Target-triggered core-satellite self-assemblies based on strong dipole plasmon Pt-tipped Au triangular nanoprism for dual-signal detection of telomerase and enhanced phototherapy

•Core-satellite self-assembly enhanced the intensity of hot spots in the nanogaps.•The Raman signal of adenine in the nanogaps was significantly amplified.•Pt-tipped Au triangular nanoprism catalyzes oxygen generation to alter tumor hypoxia.•Core-satellite nanoplatform enhanced the synergistic therapy of tumors. The detection and imaging of human telomerase in living cells is of great significance for early diagnosis and treatment of cancers. Herein, we designed a new promising target-induced self-assembled core-satellite (C-S) structure for label-free Raman detection and fluorescence imaging of telomerase in cancer cells and enhanced photothermal and photodynamic treatment of tumors. Nanoprobe would be triggered by telomerase to form C-S structure to improve the intensity of hot spots and thus to generate intense SERS signal change of adenine (A) for label free Raman detection of telomerase, then the signal of chlorin e6 (Ce6) would be released for in situ fluorescence imaging. Our experimental findings proved that such a strategy exhibited great sensitivity and selectivity for telomerase. In addition, the Pt nanozymes decorated on the tip of Au TNPs showed good catalase-like capacity and stability which can convert endogenous H2O2 to produce O2 to avoid cell hypoxia and promote the generation of cytotoxic singlet oxygen (1O2) for enhanced photodynamic therapy of tumors. This nanoprobe was successfully employed for in situ imaging of telomerase in different kinds of cells and for combination therapy of tumors. It further proves that this is a new biological strategy with far-reaching significance for early cancer diagnosis and treatment.

- [Supplied material]
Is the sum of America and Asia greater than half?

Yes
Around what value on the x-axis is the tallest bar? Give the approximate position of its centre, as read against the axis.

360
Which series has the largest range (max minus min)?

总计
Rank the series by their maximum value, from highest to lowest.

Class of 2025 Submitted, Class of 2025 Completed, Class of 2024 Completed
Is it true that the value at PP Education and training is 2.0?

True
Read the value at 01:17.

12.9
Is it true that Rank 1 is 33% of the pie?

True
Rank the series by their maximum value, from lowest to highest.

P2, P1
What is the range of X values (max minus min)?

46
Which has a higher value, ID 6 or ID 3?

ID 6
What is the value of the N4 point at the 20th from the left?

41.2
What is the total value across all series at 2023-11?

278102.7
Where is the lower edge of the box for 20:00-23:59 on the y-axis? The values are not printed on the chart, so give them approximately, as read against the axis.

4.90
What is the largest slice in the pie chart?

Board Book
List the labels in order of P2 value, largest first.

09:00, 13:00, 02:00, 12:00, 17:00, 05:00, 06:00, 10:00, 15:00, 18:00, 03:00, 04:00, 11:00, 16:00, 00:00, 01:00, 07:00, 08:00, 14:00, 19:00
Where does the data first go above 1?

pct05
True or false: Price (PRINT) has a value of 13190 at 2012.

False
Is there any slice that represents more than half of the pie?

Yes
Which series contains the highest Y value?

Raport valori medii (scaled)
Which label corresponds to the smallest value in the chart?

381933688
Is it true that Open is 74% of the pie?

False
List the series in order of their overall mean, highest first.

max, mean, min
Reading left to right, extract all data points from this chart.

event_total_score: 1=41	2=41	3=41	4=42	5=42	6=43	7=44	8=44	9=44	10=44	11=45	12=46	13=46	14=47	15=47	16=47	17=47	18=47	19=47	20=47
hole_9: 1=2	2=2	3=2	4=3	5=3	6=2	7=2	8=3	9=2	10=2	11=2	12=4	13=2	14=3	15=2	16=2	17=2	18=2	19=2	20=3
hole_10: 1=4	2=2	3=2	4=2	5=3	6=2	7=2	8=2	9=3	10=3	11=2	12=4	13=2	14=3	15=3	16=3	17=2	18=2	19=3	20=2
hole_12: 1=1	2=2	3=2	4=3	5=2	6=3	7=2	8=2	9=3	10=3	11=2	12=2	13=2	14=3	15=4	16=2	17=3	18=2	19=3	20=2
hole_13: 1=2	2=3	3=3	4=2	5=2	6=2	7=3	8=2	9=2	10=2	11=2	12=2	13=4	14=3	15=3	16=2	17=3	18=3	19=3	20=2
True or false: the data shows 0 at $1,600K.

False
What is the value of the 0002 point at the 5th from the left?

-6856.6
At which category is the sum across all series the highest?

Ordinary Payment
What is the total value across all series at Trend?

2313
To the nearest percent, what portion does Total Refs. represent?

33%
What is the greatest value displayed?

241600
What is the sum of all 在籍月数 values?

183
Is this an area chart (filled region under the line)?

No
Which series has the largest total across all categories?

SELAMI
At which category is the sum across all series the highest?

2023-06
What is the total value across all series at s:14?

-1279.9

- [Assigned task] Do these statements agree with the text on telomerase detection and phototherapy? Answer yes or no for each and quote the deciding words from the text. (a) The Pt nanozymes are placed on the tip of the Au TNPs. (b) The Raman detection of telomerase relies on a label. (c) The Ce6 signal is released for in situ fluorescence imaging.

- [Output]
(a) Yes: "the Pt nanozymes decorated on the tip of Au TNPs"
(b) No: "label free Raman detection of telomerase"
(c) Yes: "the signal of chlorin e6 (Ce6) would be released for in situ fluorescence imaging"